- _Text excerpt_
* begin *
And since school districts can’t function without school buses and transportation to get those students to and from campus, making sure the big yellow beasts are running safely and effectively remains a top priority.

That’s where Michael Cardoza and the rest of the transportation maintenance crew comes in.

For the last 10 years Cardoza – a Sierra High School graduate – has worked as a diesel mechanic and technician for Manteca Unified, spending his days making sure that buses and district vehicles are in tip-top shape for the road.

It’s not quite as simple as checking the air in the tires and making sure to change the oil.

“There’s a lot of upkeep on buses because we’re not hauling tomatoes – we’re hauling someone else’s kids,” Cardoza said. “The standards for that maintenance are pretty high.

“The CHP (California Highway Patrol) is pretty tough and they make sure that we only use the best parts for the job. We never reuse anything – everything has to be new.”

In order to fix a bus, Cardoza has to sometimes drive one.

He’s seen firsthand how people ignore the fact that a bus full of somebody else’s children is nearby – praising drivers for their dedication and their vision in keeping students safe.

“People don’t know that buses are the safest thing on the road because we have to inspect them every 45 days no matter what,” Cardoza said. “And they’re not that cautious around buses – that’s why the drivers are always alert and aware of their surroundings.”
* end *
- _Information given_
* begin *
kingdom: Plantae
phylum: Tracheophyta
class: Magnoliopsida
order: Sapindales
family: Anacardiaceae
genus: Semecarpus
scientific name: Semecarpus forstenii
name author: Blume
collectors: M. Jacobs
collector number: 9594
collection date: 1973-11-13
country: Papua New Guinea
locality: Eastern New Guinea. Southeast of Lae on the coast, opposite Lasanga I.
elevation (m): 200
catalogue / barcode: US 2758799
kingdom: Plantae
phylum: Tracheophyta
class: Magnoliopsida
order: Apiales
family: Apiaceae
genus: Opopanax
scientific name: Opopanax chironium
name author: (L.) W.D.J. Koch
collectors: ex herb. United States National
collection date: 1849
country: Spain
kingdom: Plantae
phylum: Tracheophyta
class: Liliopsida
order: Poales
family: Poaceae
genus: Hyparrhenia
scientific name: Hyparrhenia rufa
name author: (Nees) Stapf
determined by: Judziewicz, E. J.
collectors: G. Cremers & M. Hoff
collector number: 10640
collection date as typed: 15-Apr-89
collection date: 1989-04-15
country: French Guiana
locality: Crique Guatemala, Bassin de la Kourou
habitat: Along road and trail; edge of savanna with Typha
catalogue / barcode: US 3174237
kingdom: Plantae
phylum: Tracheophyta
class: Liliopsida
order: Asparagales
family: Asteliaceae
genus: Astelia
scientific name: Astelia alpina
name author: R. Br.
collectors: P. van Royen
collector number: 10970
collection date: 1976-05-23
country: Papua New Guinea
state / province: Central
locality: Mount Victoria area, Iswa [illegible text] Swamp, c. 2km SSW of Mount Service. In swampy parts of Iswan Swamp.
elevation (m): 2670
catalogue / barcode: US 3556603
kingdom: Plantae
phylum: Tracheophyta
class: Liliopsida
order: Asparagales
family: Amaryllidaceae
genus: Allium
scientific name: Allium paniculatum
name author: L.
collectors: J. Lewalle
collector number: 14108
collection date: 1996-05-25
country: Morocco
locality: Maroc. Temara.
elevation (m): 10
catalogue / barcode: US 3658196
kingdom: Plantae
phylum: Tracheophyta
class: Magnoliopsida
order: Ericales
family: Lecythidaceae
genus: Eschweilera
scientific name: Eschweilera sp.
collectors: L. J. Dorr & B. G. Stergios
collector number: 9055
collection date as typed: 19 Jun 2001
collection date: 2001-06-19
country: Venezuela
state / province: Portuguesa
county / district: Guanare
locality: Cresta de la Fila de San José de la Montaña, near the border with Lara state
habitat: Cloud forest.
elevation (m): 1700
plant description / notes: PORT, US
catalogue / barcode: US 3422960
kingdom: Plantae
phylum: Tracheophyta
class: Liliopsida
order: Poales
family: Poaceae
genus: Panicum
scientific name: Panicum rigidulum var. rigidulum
* end *
- _Given exercise 1_
According to the school bus maintenance article, how often must the buses be inspected?
- _Given exercise 2_
Reproduce the school bus maintenance article word for word, beginning at the words "And since school" and stopping after "a top priority.".

- _Exercise answer 1_
Every 45 days, no matter what.

- _Exercise answer 2_
And since school districts can’t function without school buses and transportation to get those students to and from campus, making sure the big yellow beasts are running safely and effectively remains a top priority.